Aim of the exercise:
Every line that contains the word "some" should be copied from the records below.

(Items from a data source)
-*-*-
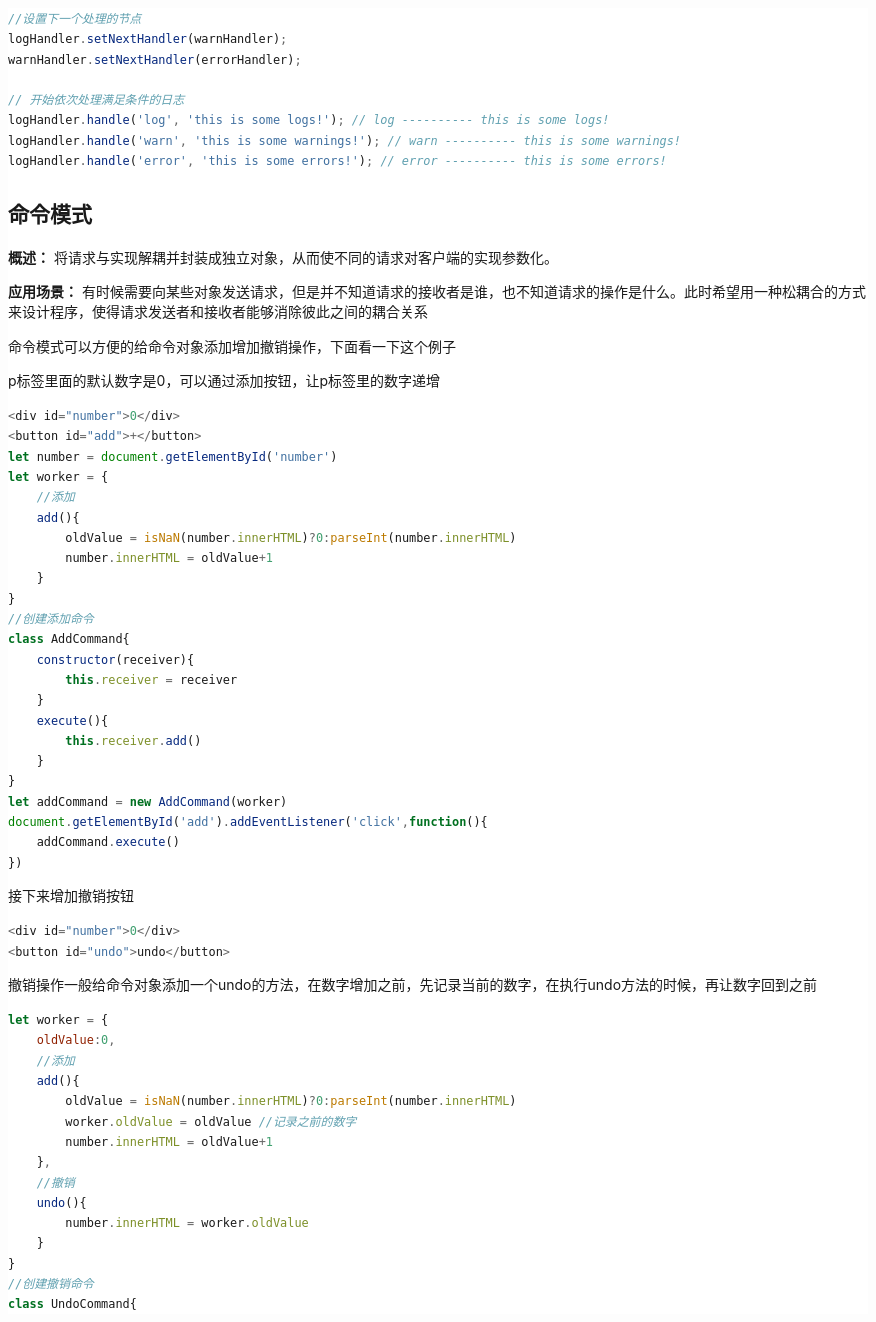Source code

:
 ```js
//设置下一个处理的节点
logHandler.setNextHandler(warnHandler);
warnHandler.setNextHandler(errorHandler);

// 开始依次处理满足条件的日志
logHandler.handle('log', 'this is some logs!'); // log ---------- this is some logs!
logHandler.handle('warn', 'this is some warnings!'); // warn ---------- this is some warnings!
logHandler.handle('error', 'this is some errors!'); // error ---------- this is some errors!
```

## 命令模式
**概述：** 将请求与实现解耦并封装成独立对象，从而使不同的请求对客户端的实现参数化。

**应用场景：** 有时候需要向某些对象发送请求，但是并不知道请求的接收者是谁，也不知道请求的操作是什么。此时希望用一种松耦合的方式来设计程序，使得请求发送者和接收者能够消除彼此之间的耦合关系

命令模式可以方便的给命令对象添加增加撤销操作，下面看一下这个例子

p标签里面的默认数字是0，可以通过添加按钮，让p标签里的数字递增
```js
<div id="number">0</div>
<button id="add">+</button>
let number = document.getElementById('number')
let worker = {
    //添加
    add(){
        oldValue = isNaN(number.innerHTML)?0:parseInt(number.innerHTML)
        number.innerHTML = oldValue+1
    }
}
//创建添加命令
class AddCommand{
    constructor(receiver){
        this.receiver = receiver
    }
    execute(){
        this.receiver.add()
    }
}
let addCommand = new AddCommand(worker)
document.getElementById('add').addEventListener('click',function(){
    addCommand.execute()
})
```
接下来增加撤销按钮
```js
<div id="number">0</div>
<button id="undo">undo</button>
```
撤销操作一般给命令对象添加一个undo的方法，在数字增加之前，先记录当前的数字，在执行undo方法的时候，再让数字回到之前
```js
let worker = {
    oldValue:0,
    //添加
    add(){
        oldValue = isNaN(number.innerHTML)?0:parseInt(number.innerHTML)
        worker.oldValue = oldValue //记录之前的数字
        number.innerHTML = oldValue+1
    },
    //撤销
    undo(){
        number.innerHTML = worker.oldValue
    }
}
//创建撤销命令
class UndoCommand{
```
-*-*-
Reply:
logHandler.handle('log', 'this is some logs!'); // log ---------- this is some logs!
logHandler.handle('warn', 'this is some warnings!'); // warn ---------- this is some warnings!
logHandler.handle('error', 'this is some errors!'); // error ---------- this is some errors!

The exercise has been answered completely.